11: Not shopping around and using trade discounts. Ok, so next time you walk into a plumbers merchants don’t look like a tourist. Wear work clothes, act like a developer and ask for a trade discount, you’ll be surprised at how easy it can be to negotiate substantial discounts.
12: Dismissing privacy: If you place a shower or bath in front of a window, even if its frosted, when its dark outside and you climb out of the bath naked… you neighbours will get a beautiful view…
13: Ditching the bath: We all know that most people take showers nowadays, but to remove a bath from a residential property is a huge mistake when it comes to re-selling. There are also times when we all love to have a nice soak in a bath or when you have a dog/cat/kid and a shower is not the right solution.
14: Mis-measuring a bath. Baths come in all shapes and sizes, so make sure you check you get the right size before ordering one.
15: Forgetting to future-proof. A lot of bathroom appliances nowadays come with parts that need replacing. Shower door seals, toilet flush mechanisms, shower wastes, taps, they can all fail. Extra planning is a must if you want your bathroom to be serviceable as time passes. just buying blind without checking how easy it is to replace parts will significantly reduce the lifespan of your bathroom or en-suite.
16: Poor ventilation: A bathroom generates a great deal of moisture, which forms as condensation on cold walls in winter… (You know all those tenants who complain about damp behind their beds and wardrobes? it’s usually down to poor bathroom ventilation). Invest in a good extractor, especially if you are fitting internally-suites.
17: Forgetting the finishing touches: is there somewhere to hang your towel, a place to put your shower gel, somewhere for the soap, a place for all the moisturisers and creams ladies seem to like inviting in? is there a waste bin? Don’t scrimp on these items as cheap shower accessories rust… quickly.
18: Insufficient heating: If you have a large bathroom and have only fitted a small towel rail…oh boy are you going to get some serious condensation problems.
19: Using small tiles that need tons of grout: let me just say one word to out you off making this big boo boo. LEAK!!!!! … I’ll say it one more time…. L E A K !!!
20: Using incompatible fittings: I’m sure we’d all fancy a lovely rainfall shower in a bathroom, but is your heating system or water flow up to the challenge?
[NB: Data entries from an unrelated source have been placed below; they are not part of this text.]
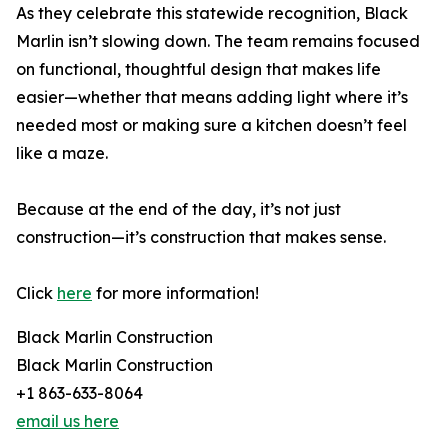
As they celebrate this statewide recognition, Black
Marlin isn’t slowing down. The team remains focused
on functional, thoughtful design that makes life
easier—whether that means adding light where it’s
needed most or making sure a kitchen doesn’t feel
like a maze.
Because at the end of the day, it’s not just
construction—it’s construction that makes sense.
Click
here
for more information!
Black Marlin Construction
Black Marlin Construction
+1 863-633-8064
email us here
With so many investors wanting to put en-suiters in every room, making sure you have enough water pressure or the right bathroom appliances for the job is essential. Always work with your plumber or heating engineer when choosing bathroom stuff.
21: Choosing porous paint. When painting a bathroom you need to think about a finish that can handle a hot and steamy environment. Look for moisture resistant paint or versions designed specifically for bathrooms.
Thanks for reading.
Bonus tip from legendary product designer ‘Dieter Rams’ – (1932-2020)
Good design is long-lasting
“It avoids being fashionable and therefore never appears antiquated. Unlike fashionable design, it lasts many years – even in today’s throwaway society.”
Designing for the sake of fashion is a dangerous and generally unhelpful thing. What is fashionable today will at best be unfashionable tomorrow, and at worst, a piece of comedy in ten years.